Sendikacılık Deneme Sınavı Sorusu #1071407

I. Ulusal çıkarların bütün sosyal sınıf­ların iş birliği ile sağlanabileceğine inanan ve İzmir İktisat Kongresi’nde İstanbul işçilerini temsil eden İstanbul Umum Amele Birliği kurulmuştur.

II. Devletin endüstri ilişkileri sistemindeki rolünün artması, tüm işçileri kapsayacak genel bir iş kanunu gereksinimini ortaya çıkarmıştır.

III. Modern anlamda bir işçi sınıfının oluşum sürecinde ilk adımlar atılmıştır. 

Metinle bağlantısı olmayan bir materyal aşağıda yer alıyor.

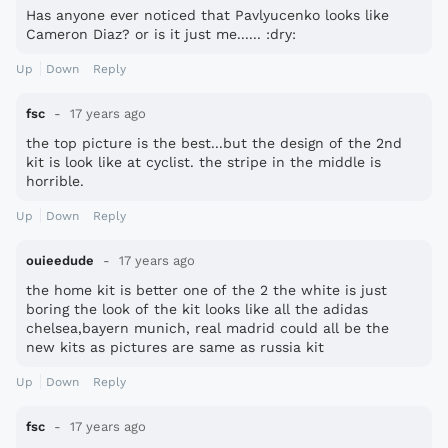
Has anyone ever noticed that Pavlyucenko looks like
Cameron Diaz? or is it just me...... :dry:
Up
Down
Reply
fsc
17 years ago
the top picture is the best...but the design of the 2nd
kit is look like at cyclist. the stripe in the middle is
horrible.
Up
Down
Reply
ouieedude
17 years ago
the home kit is better one of the 2 the white is just
boring the look of the kit looks like all the adidas
chelsea,bayern munich, real madrid could all be the
new kits as pictures are same as russia kit
Up
Down
Reply
fsc
17 years ago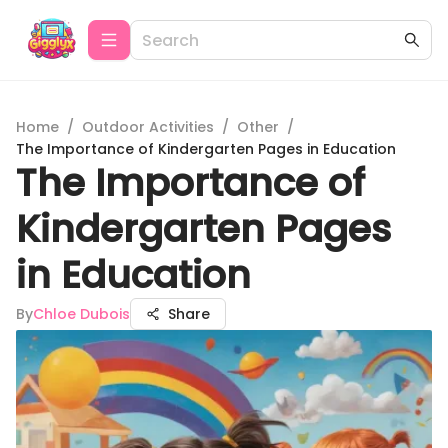
Home
/
Outdoor Activities
/
Other
/
The Importance of Kindergarten Pages in Education
The Importance of
Kindergarten Pages
in Education
By
Chloe Dubois
Share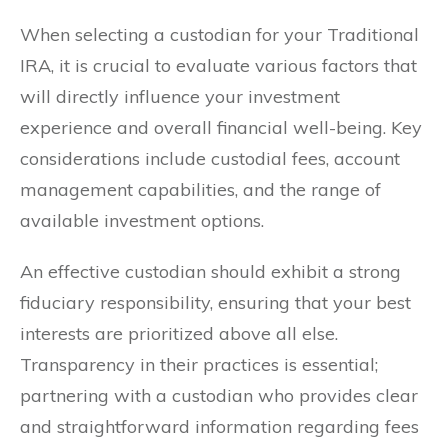
When selecting a custodian for your Traditional
IRA, it is crucial to evaluate various factors that
will directly influence your investment
experience and overall financial well-being. Key
considerations include custodial fees, account
management capabilities, and the range of
available investment options.
An effective custodian should exhibit a strong
fiduciary responsibility, ensuring that your best
interests are prioritized above all else.
Transparency in their practices is essential;
partnering with a custodian who provides clear
and straightforward information regarding fees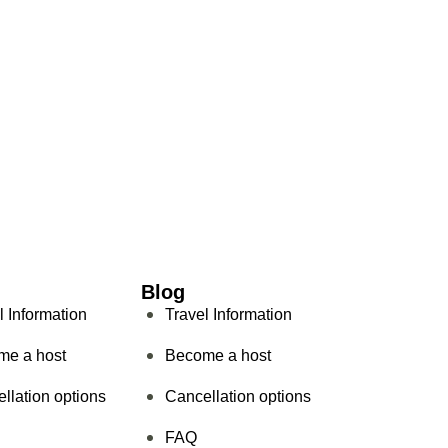
Blog
l Information
Travel Information
me a host
Become a host
llation options
Cancellation options
FAQ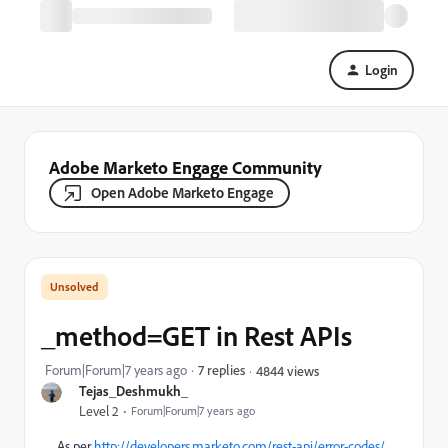
Login
Adobe Marketo Engage Community
Open Adobe Marketo Engage
_method=GET in Rest APIs
Forum|Forum|7 years ago
7 replies
4844 views
Tejas_Deshmukh_
Level 2
Forum|Forum|7 years ago
As per
http://developers.marketo.com/rest-api/error-codes/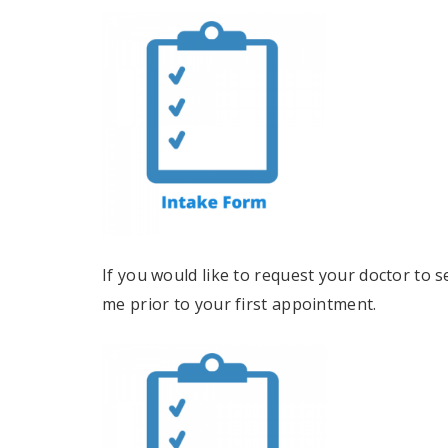
If you would like to request your doctor to s
me prior to your first appointment.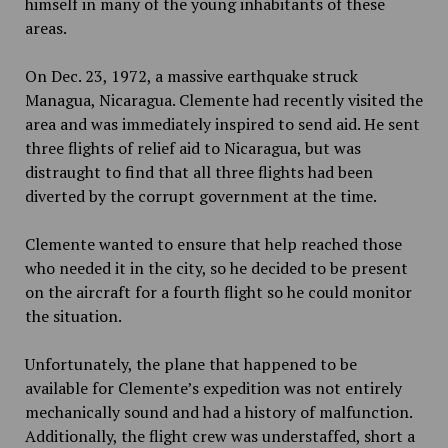
himself in many of the young inhabitants of these
areas.
On Dec. 23, 1972, a massive earthquake struck
Managua, Nicaragua. Clemente had recently visited the
area and was immediately inspired to send aid. He sent
three flights of relief aid to Nicaragua, but was
distraught to find that all three flights had been
diverted by the corrupt government at the time.
Clemente wanted to ensure that help reached those
who needed it in the city, so he decided to be present
on the aircraft for a fourth flight so he could monitor
the situation.
Unfortunately, the plane that happened to be
available for Clemente’s expedition was not entirely
mechanically sound and had a history of malfunction.
Additionally, the flight crew was understaffed, short a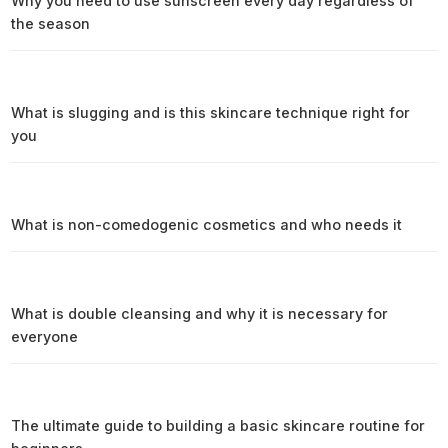
Why you need to use sunscreen every day regardless of
the season
What is slugging and is this skincare technique right for
you
What is non-comedogenic cosmetics and who needs it
What is double cleansing and why it is necessary for
everyone
The ultimate guide to building a basic skincare routine for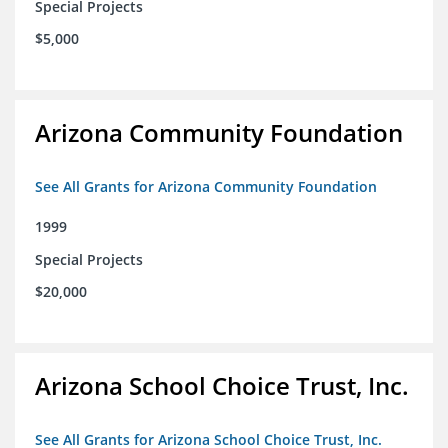
Special Projects
$5,000
Arizona Community Foundation
See All Grants for Arizona Community Foundation
1999
Special Projects
$20,000
Arizona School Choice Trust, Inc.
See All Grants for Arizona School Choice Trust, Inc.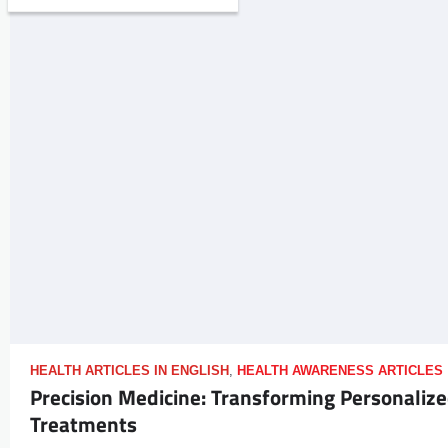
HEALTH ARTICLES IN ENGLISH
,
HEALTH AWARENESS ARTICLES
Precision Medicine: Transforming Personaliz
Treatments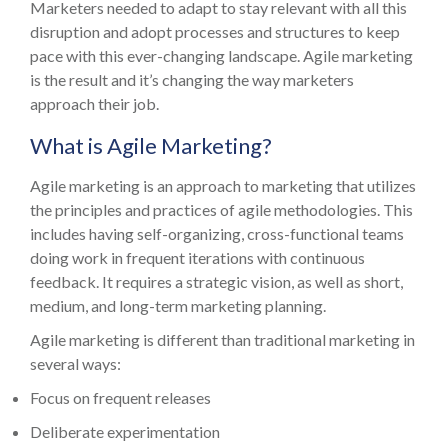
Marketers needed to adapt to stay relevant with all this
disruption and adopt processes and structures to keep
pace with this ever-changing landscape. Agile marketing
is the result and it’s changing the way marketers
approach their job.
What is Agile Marketing?
Agile marketing is an approach to marketing that utilizes
the principles and practices of agile methodologies. This
includes having self-organizing, cross-functional teams
doing work in frequent iterations with continuous
feedback. It requires a strategic vision, as well as short,
medium, and long-term marketing planning.
Agile marketing is different than traditional marketing in
several ways:
Focus on frequent releases
Deliberate experimentation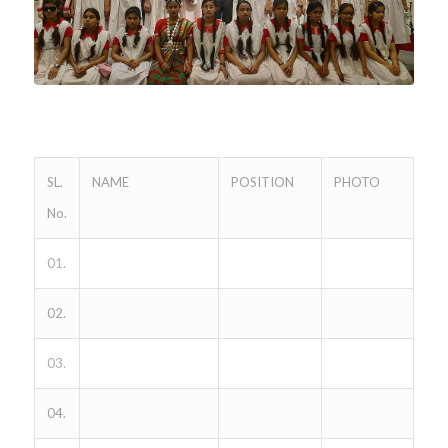
SL.
NAME
POSITION
PHOTO
No.
01.
02.
03.
04.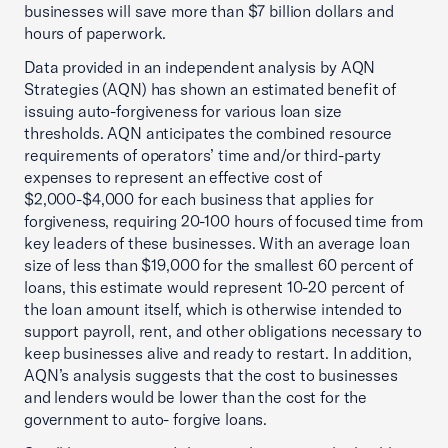
businesses will save more than $7 billion dollars and
hours of paperwork.
Data provided in an independent analysis by AQN
Strategies (AQN) has shown an estimated benefit of
issuing auto-forgiveness for various loan size
thresholds. AQN anticipates the combined resource
requirements of operators’ time and/or third-party
expenses to represent an effective cost of
$2,000-$4,000 for each business that applies for
forgiveness, requiring 20-100 hours of focused time from
key leaders of these businesses. With an average loan
size of less than $19,000 for the smallest 60 percent of
loans, this estimate would represent 10-20 percent of
the loan amount itself, which is otherwise intended to
support payroll, rent, and other obligations necessary to
keep businesses alive and ready to restart. In addition,
AQN’s analysis suggests that the cost to businesses
and lenders would be lower than the cost for the
government to auto- forgive loans.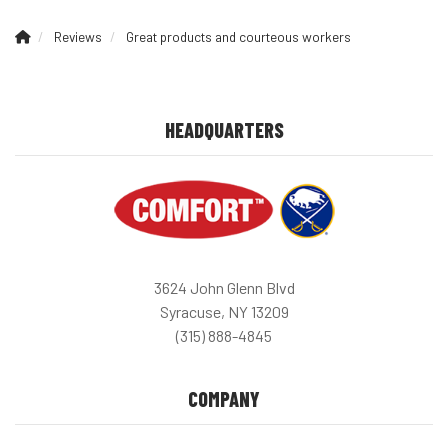
Reviews
Great products and courteous workers
HEADQUARTERS
3624 John Glenn Blvd
Syracuse, NY 13209
(315) 888-4845
COMPANY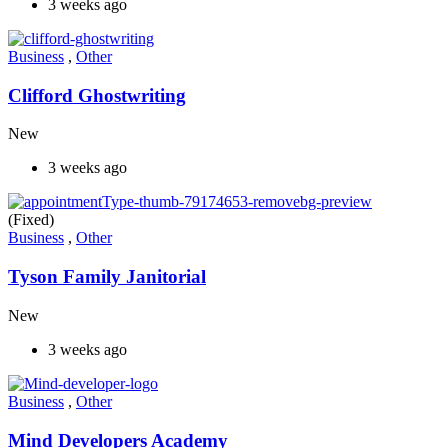
3 weeks ago
Business
,
Other
Clifford Ghostwriting
New
3 weeks ago
(Fixed)
Business
,
Other
Tyson Family Janitorial
New
3 weeks ago
Business
,
Other
Mind Developers Academy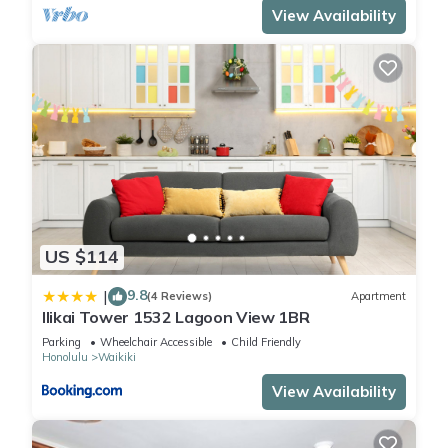
View Availability
US $114
9.8
|
(4 Reviews)
Apartment
Ilikai Tower 1532 Lagoon View 1BR
Parking
Wheelchair Accessible
Child Friendly
Honolulu
Waikiki
View Availability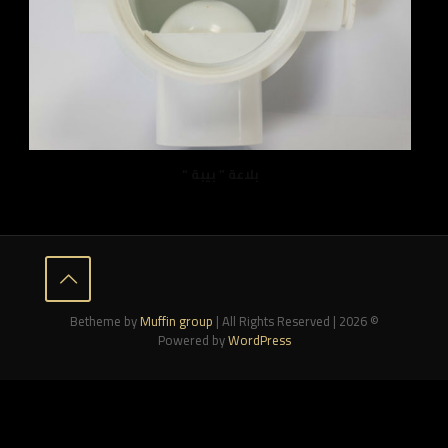
بلاعة ” بيبة “
Muffin group
| All Rights Reserved |
© 2026 Betheme by
Powered by
WordPress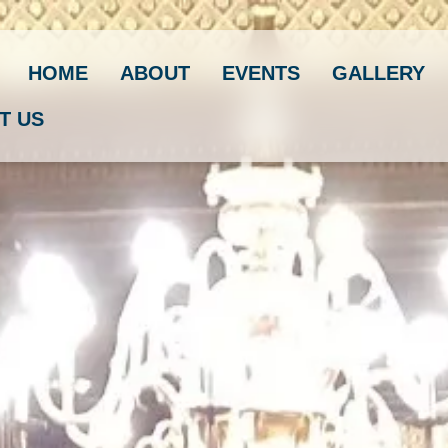
HOME
ABOUT
EVENTS
GALLERY
T US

Yukarıda özellikleri verilen durumlar/olaylar sendikacılığın tarihsel gelişiminde hangi dönemlere aittir?


1946-1960 dönemi

1960-1980 dönemi

1923-1946 dönemi 

1980 sonrası dönem 

1902-1920 dönemi


Yanıt Açıklaması:

1923 yılında ulusal çıkarların bütün sosyal sınıf­ların iş birliği ile sağlanabileceğine inanan ve İzmir İktisat Kongresi’nde İstanbul işçilerini temsil eden İstanbul Umum Amele Birliği kurulmuştur İstanbul Umum Amele Birliği, İzmir İktisat kongresi sonrası Türkiye Umum Amele Birliği’ne dönüşmüş, böylelikle cumhuriyetin ilanından iki gün önce ulusal düzeyde ilk üst örgüt oluşturulmuştur. Devlet bu dönemde hem ekonomik hayatı düzenleyen bir güç olarak hem de işveren olarak önem kazanmıştır. Bir başka ifadeyle, devletin yalnızca kamu müdahalesinin bir aracı değil, aynı zamanda en büyük işverenlerden biri hâline gelmesi ile birlikte, endüstri ilişkileri sisteminin üç aktöründen ikisini devlet oluşturmuştur. Devletin endüstri ilişkileri sistemindeki rolünün artması, tüm işçileri kapsayacak genel bir iş kanunu gereksinimini ortaya çıkarmıştır.
1924 yılından itibaren hazırlanan çeşitli kanun tasarıları sonucunda 1936 yılında ilk
iş kanunu olan 3008 sayılı İş Kanunu kabul edilmiş ve 1937 yılında yürürlüğe girmiş;
1945 yılında Çalışma Bakanlığı ve İşçi Sigortaları Kurumu ile 1946 yılında İş ve İşçi
Bulma Kurumu’nun kurulmasıyla da gerçek anlamda işlerlik kazanmıştır. 30 yıl yürürlükte kalan 3008 sayılı Kanun, o tarihe kadar ülkemizde ilk kez
sistematik olarak ele alınan ve zamanın koşullarına göre bazı ileri standartlar getiren bir iş kanunudur. Ancak kanun, fikir işçilerini, başta tarım olmak üzere bazı faaliyet alanlarını ve 10 işçiden daha az işçi çalıştıran işyerlerini kapsamı dışında tutarak sınırlı bir işçi grubu için düzenlemeler getirmiştir. Kanun, bireysel iş ilişkilerinin yanı sıra toplu iş ilişkilerine ilişkin bazı düzenlemeler de getirerek emek ve sermaye arasındaki mücadele imkânlarını ortadan kaldırmıştır. Kanun, sendikalardan hiç bahsetmezken; grev ve lokavtı açıkça yasaklayarak, bu yasağa uymayanlara cezai ve hukuki müeyyideler getirmiştir.